The Keystone XL pipeline is being touted by members of both parties,  as well as the oil industry and labor unions, as a jobs creator and road to independence from foreign oil sources (though it originates in Canada, which, despite possible confusion in the US, is not the US). The president is playing a strange game, encouraging oil companies to believe he’ll make everything all right for Keystone eventually while refusing to state explicitly whether he supports it or not. His actions (for example, okaying construction of the southern leg of the pipeline in Texas and Oklahoma) would seem to suggest the oil companies have reason to be encouraged; it sure looks like his reticence on the subject is a means of avoiding accusations of yet another betrayal to “progressive” interests. This Huffington Post story from just prior to Obama’s Second Inauguration lays out the issues surrounding Keystone that the president is evidently doing his best to resolve out of the public eye:

If the pipeline is approved, “the administration would be actively supporting and encouraging the growth of an industry which has demonstrably serious effects on climate,” 18 top climate scientists wrote in a letter to Obama this week.

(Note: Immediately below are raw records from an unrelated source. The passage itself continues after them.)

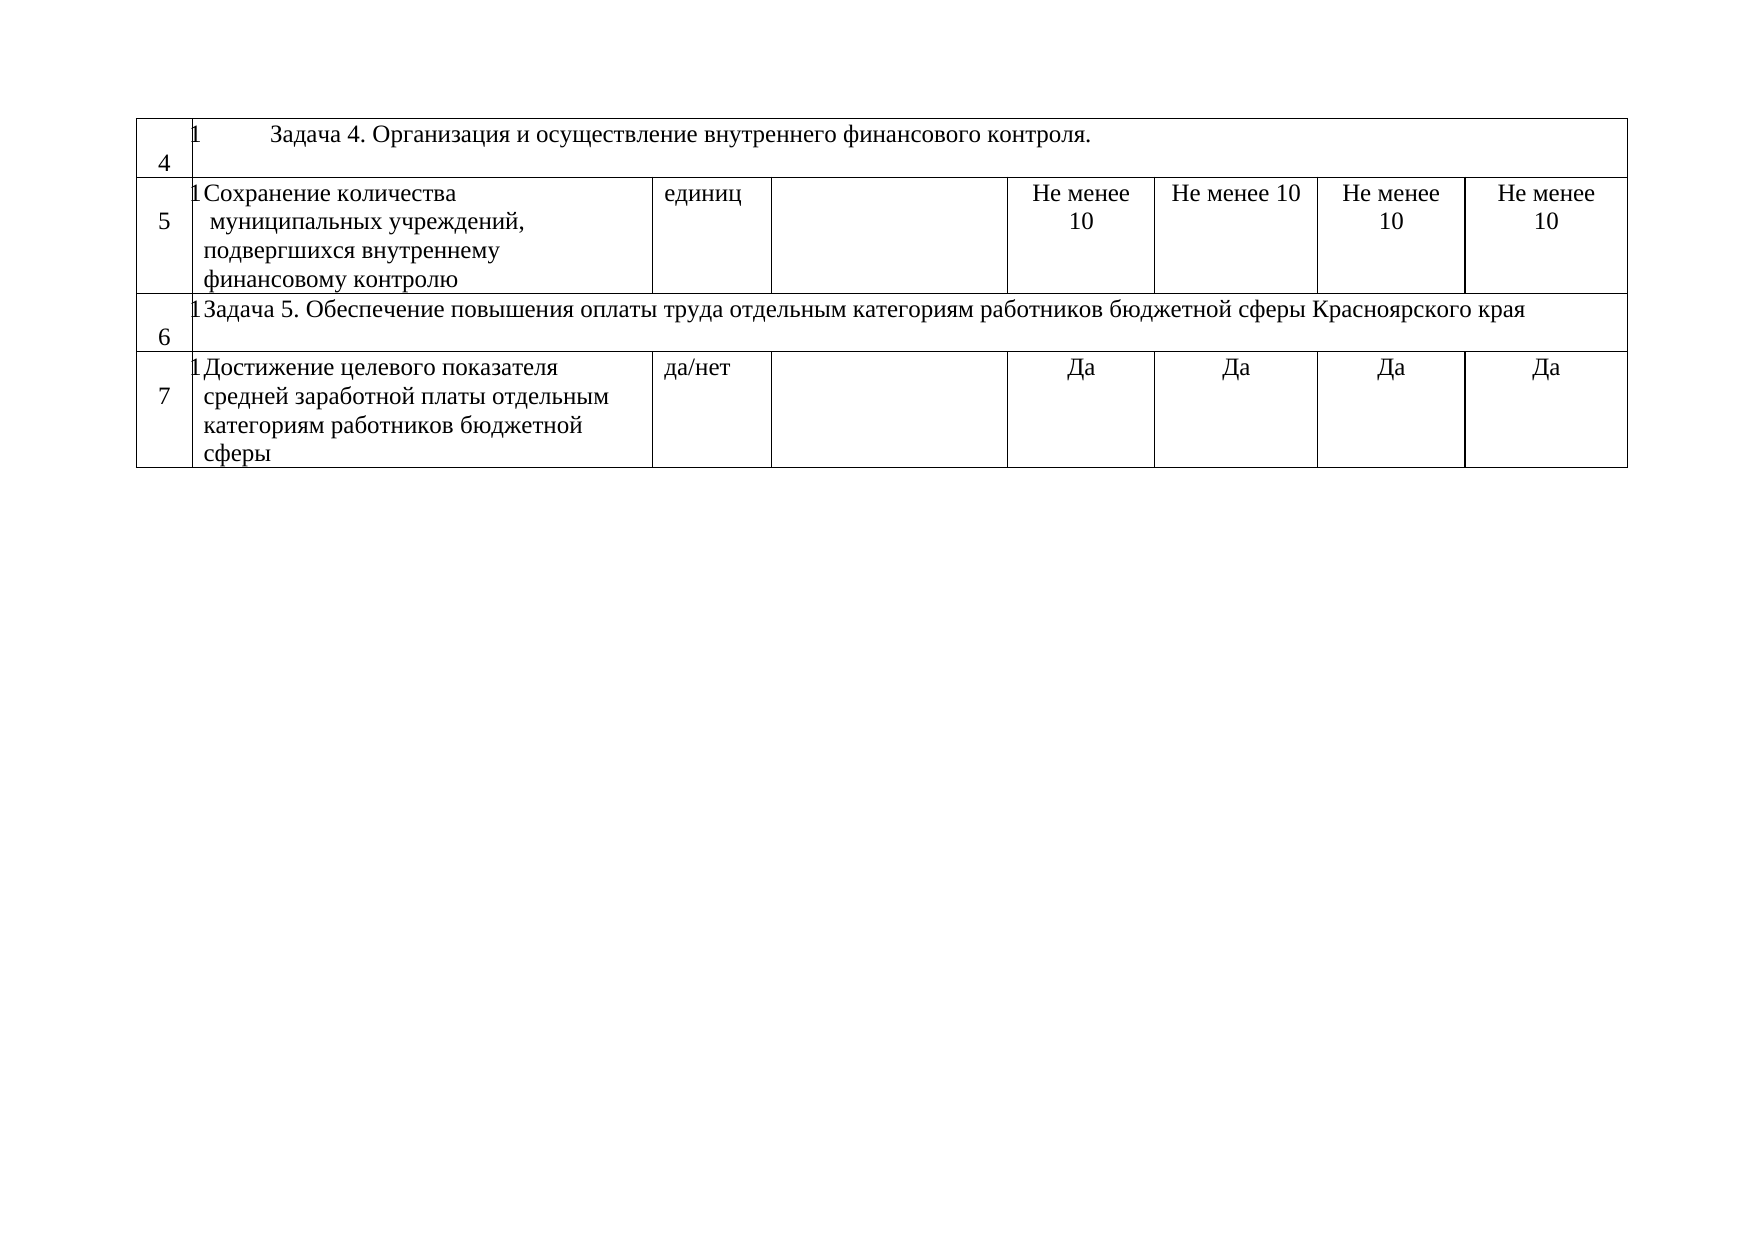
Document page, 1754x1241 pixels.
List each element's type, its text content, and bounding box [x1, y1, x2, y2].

table_cell Не менее 10 [1318, 178, 1464, 293]
table_cell Не менее 10 [1466, 178, 1627, 293]
table_cell Достижение целевого показателя средней заработной платы отдельным категориям работников бюджетной сферы [193, 352, 652, 467]
table_cell Не менее 10 [1155, 178, 1317, 293]
table_cell 15 [137, 178, 192, 293]
table_cell 14 [137, 119, 192, 177]
table_cell [772, 178, 1007, 293]
table_cell Не менее 10 [1008, 178, 1154, 293]
table_cell Задача 5. Обеспечение повышения оплаты труда отдельным категориям работников бюджетной сферы Красноярского края [193, 294, 1627, 351]
table_cell Да [1008, 352, 1154, 467]
table_cell да/нет [653, 352, 771, 467]
table_cell Да [1466, 352, 1627, 467]
table_cell [772, 352, 1007, 467]
table_cell 16 [137, 294, 192, 351]
table_cell 17 [137, 352, 192, 467]
table_cell Да [1155, 352, 1317, 467]
table_cell единиц [653, 178, 771, 293]
table_cell Да [1318, 352, 1464, 467]
table_cell Задача 4. Организация и осуществление внутреннего финансового контроля. [193, 119, 1627, 177]
table_cell Сохранение количества муниципальных учреждений, подвергшихся внутреннему финансовому контролю [193, 178, 652, 293]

Obama also faces a choice over whether to promote a boom in oil and natural gas production that has hampered growth of nontraditional energy sources such as wind and solar.

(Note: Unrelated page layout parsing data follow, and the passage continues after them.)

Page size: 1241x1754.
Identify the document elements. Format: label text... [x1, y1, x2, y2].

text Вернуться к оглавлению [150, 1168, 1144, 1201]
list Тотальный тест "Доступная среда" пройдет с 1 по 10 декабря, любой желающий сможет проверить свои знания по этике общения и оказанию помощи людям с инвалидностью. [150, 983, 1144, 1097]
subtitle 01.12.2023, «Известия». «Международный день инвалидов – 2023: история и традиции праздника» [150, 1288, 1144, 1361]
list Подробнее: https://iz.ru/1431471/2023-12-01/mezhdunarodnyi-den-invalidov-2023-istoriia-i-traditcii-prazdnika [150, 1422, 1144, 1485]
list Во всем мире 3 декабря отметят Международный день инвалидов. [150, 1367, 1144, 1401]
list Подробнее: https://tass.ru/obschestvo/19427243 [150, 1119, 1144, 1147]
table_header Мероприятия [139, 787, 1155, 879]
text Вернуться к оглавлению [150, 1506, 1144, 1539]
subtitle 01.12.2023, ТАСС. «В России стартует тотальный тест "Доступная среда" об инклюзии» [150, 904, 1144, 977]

The emergence of cheap, plentiful natural gas in particular poses a dilemma for Obama, who supports gas development as a cleaner alternative to fossil fuels that trigger global warming.

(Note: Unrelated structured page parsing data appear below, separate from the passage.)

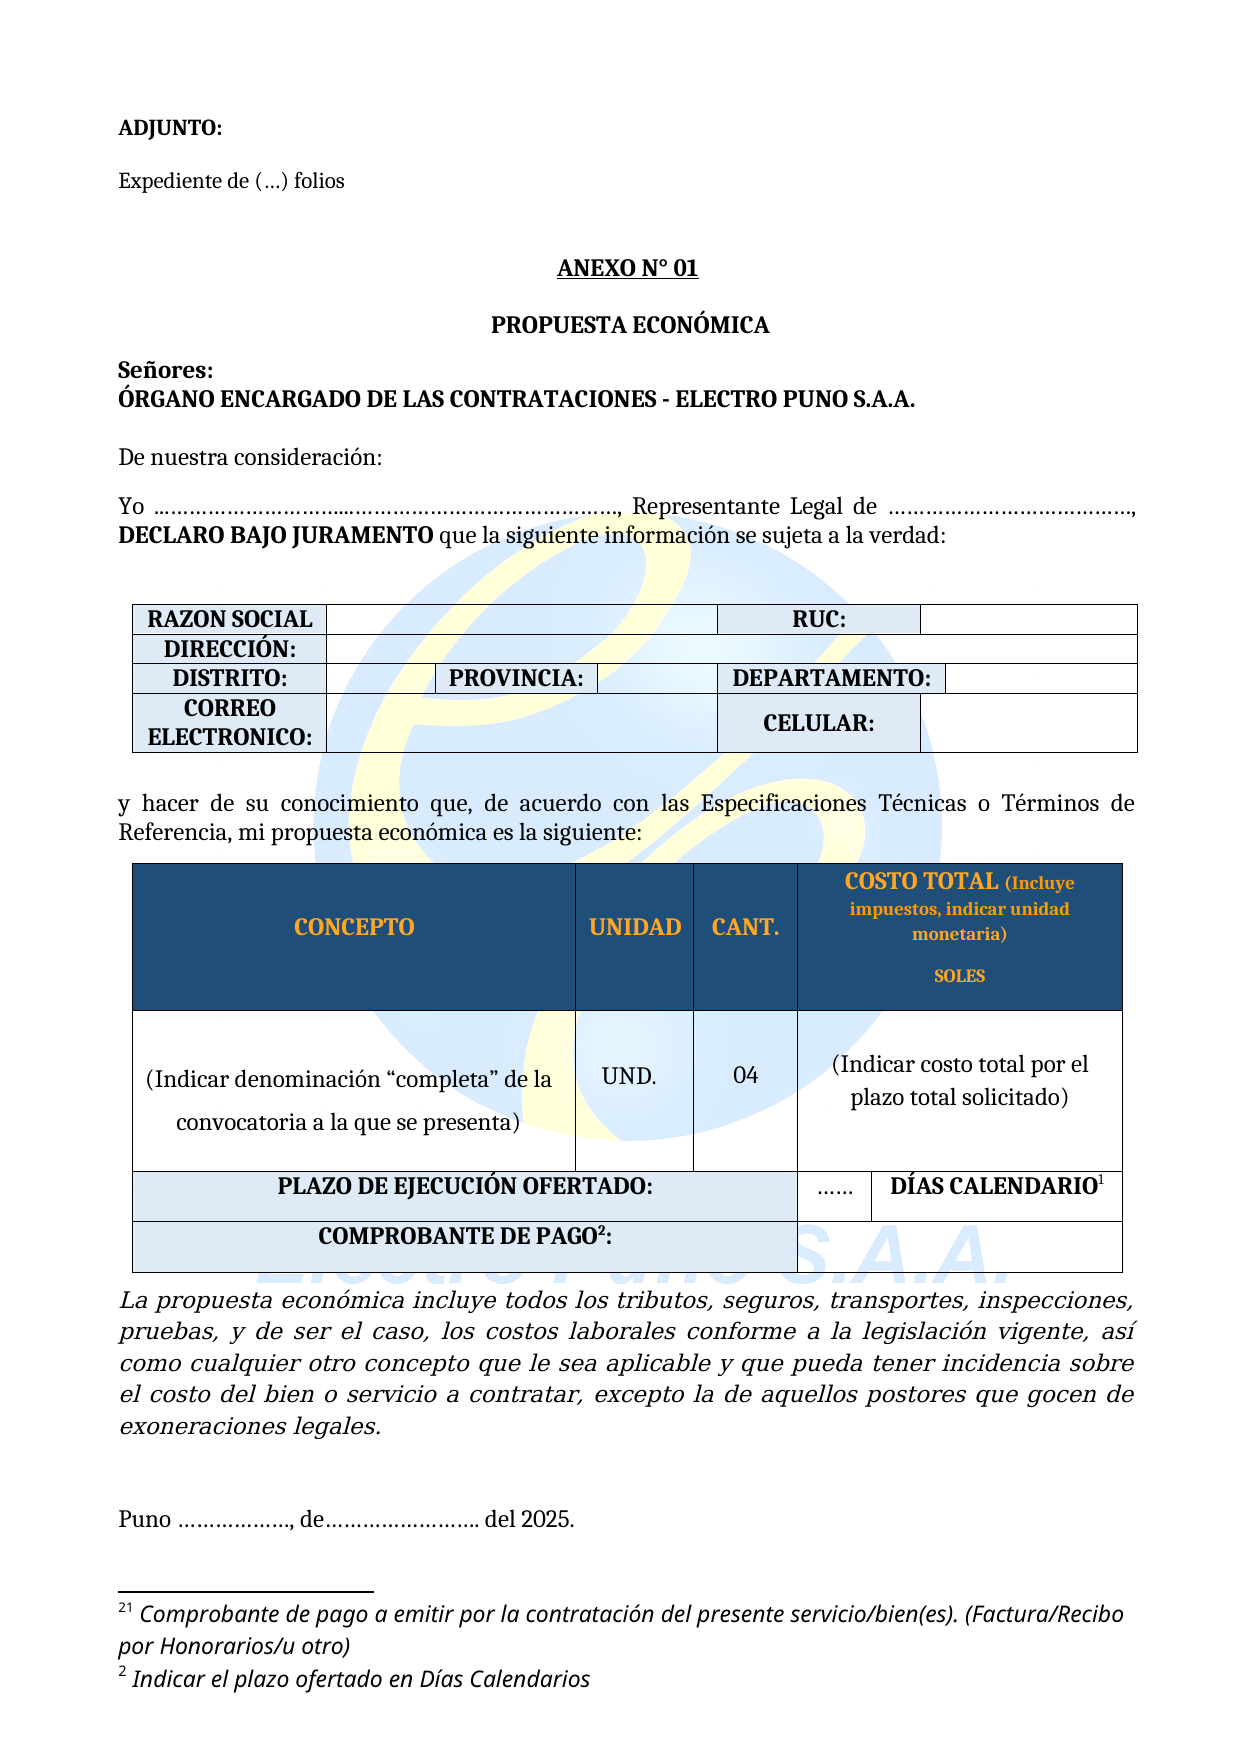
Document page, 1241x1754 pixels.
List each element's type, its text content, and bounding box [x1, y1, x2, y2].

table_cell DEPARTAMENTO: [718, 664, 945, 693]
text Expediente de (…) folios [118, 168, 1137, 194]
table_cell [327, 635, 1137, 663]
text ÓRGANO ENCARGADO DE LAS CONTRATACIONES - ELECTRO PUNO S.A.A. [118, 385, 1137, 414]
text PROPUESTA ECONÓMICA [118, 311, 1137, 340]
text La propuesta económica incluye todos los tributos, seguros, transportes, inspecciones, pruebas, y de ser el caso, los costos laborales conforme a la legislación vigente, así como cualquier otro concepto que le sea aplicable y que pueda tener incidencia sobre el costo del bien o servicio a contratar, excepto la de aquellos postores que gocen de exoneraciones legales. [118, 1285, 1137, 1439]
text De nuestra consideración: [118, 443, 1137, 471]
text Puno ………………, de……………………. del 2025. [118, 1505, 1137, 1534]
table_header CANT. [694, 864, 797, 1010]
table_cell 04 [694, 1011, 797, 1171]
table_header CONCEPTO [133, 864, 575, 1010]
table_cell DISTRITO: [133, 664, 326, 693]
table_cell [798, 1222, 1122, 1272]
table_cell DÍAS CALENDARIO1 [872, 1172, 1122, 1221]
table_header RAZON SOCIAL [133, 605, 326, 633]
table_cell (Indicar costo total por el plazo total solicitado) [798, 1011, 1122, 1171]
table_cell PROVINCIA: [436, 664, 597, 693]
table_header UNIDAD [576, 864, 693, 1010]
table_cell (Indicar denominación “completa” de la convocatoria a la que se presenta) [133, 1011, 575, 1171]
table_header [327, 605, 717, 633]
table_cell CELULAR: [718, 694, 920, 752]
table_cell [921, 694, 1137, 752]
table_header RUC: [718, 605, 920, 633]
table_cell [327, 694, 717, 752]
table_cell [327, 664, 435, 693]
table_header COSTO TOTAL (Incluye impuestos, indicar unidad monetaria) SOLES [798, 864, 1122, 1010]
table_cell CORREO ELECTRONICO: [133, 694, 326, 752]
table_cell …… [798, 1172, 871, 1221]
table_cell DIRECCIÓN: [133, 635, 326, 663]
table_cell COMPROBANTE DE PAGO: [133, 1222, 797, 1272]
text Señores: [118, 356, 1137, 385]
text Yo ...………………………...……………………………………, Representante Legal de …………………………………, DECLARO BAJO JURAMENTO que la siguiente información se sujeta a la verdad: [118, 492, 1137, 550]
text y hacer de su conocimiento que, de acuerdo con las Especificaciones Técnicas o Términos de Referencia, mi propuesta económica es la siguiente: [118, 789, 1137, 846]
table_cell [946, 664, 1137, 693]
text ADJUNTO: [118, 115, 1137, 141]
table_cell [598, 664, 717, 693]
text ANEXO N° 01 [118, 253, 1137, 282]
table_header [921, 605, 1137, 633]
table_cell UND. [576, 1011, 693, 1171]
table_cell PLAZO DE EJECUCIÓN OFERTADO: [133, 1172, 797, 1221]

Incidentally, the idea that natural gas is a hedge against global warming is, so to speak, a pipe dream.

Given just this small slice of climate change politics in the US, is there any doubt that the nation’s leaders, in both parties, are utterly lacking the will to signal their awareness that  fossil fuels are dangerous to the global–or even the national!–environment? If you are a Democratic member of Congress, unless you come from a hotbed of environmental activism, you are making the same calculations the president is making. You’re worrying about the unions that get out the vote for you and how they’ll respond to your “killing a jobs creator” in their backyards. You’re worried about the hundreds of thousands of drivers in your constituency who can’t wait for an infrastructure of electric charging stations to help them get their minds off gas prices that have never been higher. You are virtually certain to try to sneak a vote against solving climate change past some of your angriest, most alert and active constituents.  There is no downside for you besides having to take some heat (in more ways than one, actually) from a loud but politically isolated corner.

Congress will not deal with climate change because its members constitutionally cannot deal with anything that is not right in front of their noses. And what’s right in front of their noses is the money and votes they need to remain members of this impotent  institution.

Maybe now is a good time to take another look at that TED talk from yesterday.

 

 

2 thoughts on “Noam Chomsky: “It’s institutional structures that block change.”

  1. What i’ve never understood about this subject is the fact the oil is being moved to Texas for refining, then to be sold overseas. It’s not even for US consumption.

  2. Yep, I see what you mean about the links. The blogger Common Sense puts her links as (Source) after whatever quotation/piece of info. Might work for you as an identifier?